Apply for a hardship variation
Mortgage holders may be able to change the terms of their loan or temporarily pause or reduce their repayments under a hardship variation. A hardship variation can still be requested after you receive a mortgage default. To apply for one, contact your lender’s “hardship officer” and tell them that you wish to change your loan repayments due to financial hardship. This will usually require you to explain why you are struggling to make payments and to estimate how long your financial problems will continue to determine how much you can afford to repay.

After submitting a hardship variation request, your lender must contact you within 21 days with the outcome of your request. They may ask you for more details regarding your request; in this case, they must contact you again within 21 days from when you provide the additional information.

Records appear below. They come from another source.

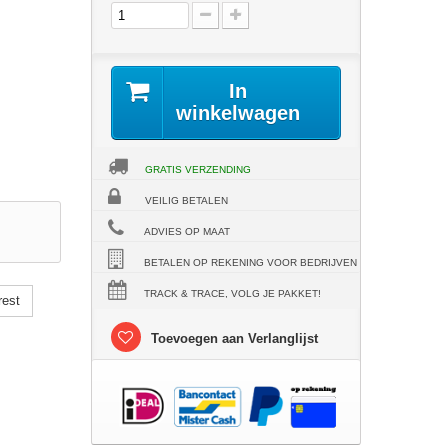
In
winkelwagen
GRATIS VERZENDING
VEILIG BETALEN
ADVIES OP MAAT
BETALEN OP REKENING VOOR BEDRIJVEN
TRACK & TRACE, VOLG JE PAKKET!
rest
Toevoegen aan Verlanglijst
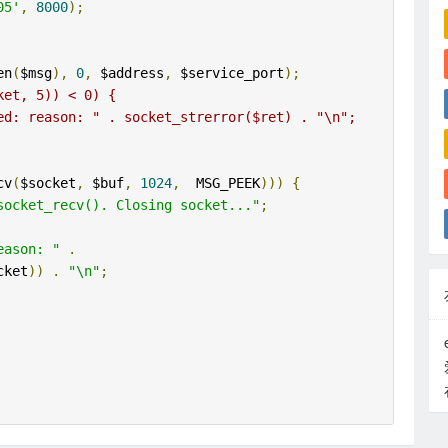
05'
,
8000
);
en
(
$msg
),
0
,
 $address
,
 $service_port
);
ket, 5)) < 0) {
ed: reason: " . socket_strerror($ret) . "\n";
cv
(
$socket
,
 $buf
,
1024
,
  MSG_PEEK
)))
{
socket_recv(). Closing socket..."
;
eason: "
.
cket
))
.
"\n"
;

Consider selling your home
Selling your home is a tough decision, but in some cases this may be the better option if your circumstances are unlikely to improve. If you get to the point where your lender takes possession of your home and sells it, it’s likely that you won’t make as much as if you sold it yourself. When you sell your house on your own terms, chances are you will get a better price and avoid having to pay the legal fees passed on by your lender. Inform your lender if you decide to sell your home; they may ask for proof, such as a copy of the contract with your real estate agent or property advertisements.

Renting out your home until you can afford to make repayments again may also be an option if you are able to live somewhere else during this period.